Being something of a campaigner I wanted to “fight for the right to fly”. I understood that the whole purpose of the Covid restrictions was to prevent there being too many cases at once, with people dying for lack of treatment capacity. I reasoned that GA in general and gliding in particular are minority interests so that the country’s intensive care units would not be overwhelmed if a student or instructor gave the other Covid-19. I reasoned too that the close contact would be between one student and one instructor so that there would not be the risk of infecting large numbers of people. It wouldn’t be like thousands at a football stadium!
I took the matter up with the British Gliding Association and received a lovely reply stating that the BGA continued to stay closely engaged with the DfT on the subject of dual flying by members of different households.
It was reassuring to know that the BGA was fighting for us trainees and I came to the conclusion that with their expertise they would be better at it than I would be.
Then 4th July came. Whilst Americans were celebrating Independence Day and many people were celebrating being able to celebrate down the pub, GA trainees were celebrating the fact that we could now fly again.
However things were different. Instructors and trainees had to wear facemasks or there had to be a screen between the cockpits. Whereas previously any trainee could fly with any old instructor, now trainees were assigned specific instructors and could only fly with that instructor, to reduce mixing. That idea isn’t such a bad one because each instructor is different so sticking to the same one gives consistency.
Then came months of sheer bliss in the air!
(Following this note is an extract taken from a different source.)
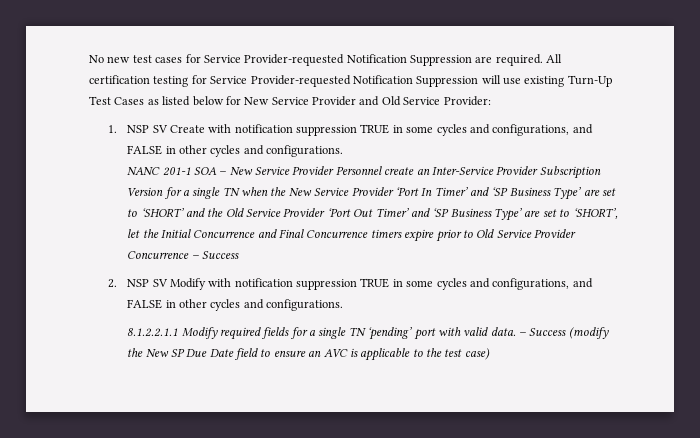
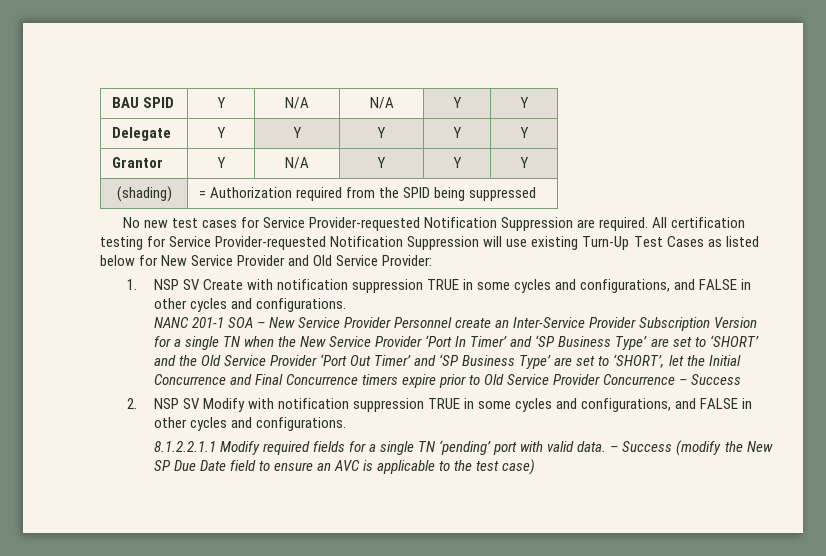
(89, 59) none -> [111,97,174,108] [216,97,226,108] [285,97,309,109] [369,97,394,109] [452,97,462,108] [519,97,529,108] [111,127,171,141] [216,127,226,138] [292,127,302,138] [377,127,386,138] [452,127,462,138] [519,127,529,138] [111,157,163,168] [216,157,226,168] [285,157,309,169] [377,157,386,168] [452,157,462,168] [519,157,529,168] [116,186,172,202] [198,187,537,201] BAU SPID | Y | N/A | N/A | Y | Y // Delegate | Y | Y | Y | Y | Y // Grantor | Y | N/A | Y | Y | Y // (shading) | = Authorization required from the SPID being suppressed //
Learning how to find, chase and work thermals, starting to learn the aerotow ground run and being initiated into the joys of aerobatics. (Landing was still a challenge.)
The November lockdown didn’t matter too much because I thought of it not as lockdown but as November – that month with low cloud, high winds and lots of rain, and I was preparing for Christmas too. In December the weather was decidedly uncooperative (a fact of life for aviators) but in mid-December there was one glorious flight. The weather was beautiful and I’d recently attended our CFI’s Zoom lecture on the approach as well as reading a lot of internet material on landing. I’d got the message “Look ahead” firmly hammered into my brain and did a beautiful landing. My instructor who’s wont to use exclamation marks wrote “Landed without help”!! I thought, I’ve cracked landing – I just need to practice, practice, practice. Then two days later the areas where I live and fly went into Tier 3 (only solo flying allowed) then Tier 4 (no gliding allowed).
At the time of writing, we’re still in lockdown and I want to just get in the air and remembering “Look ahead” get consistent landings. Hopefully it won’t be long.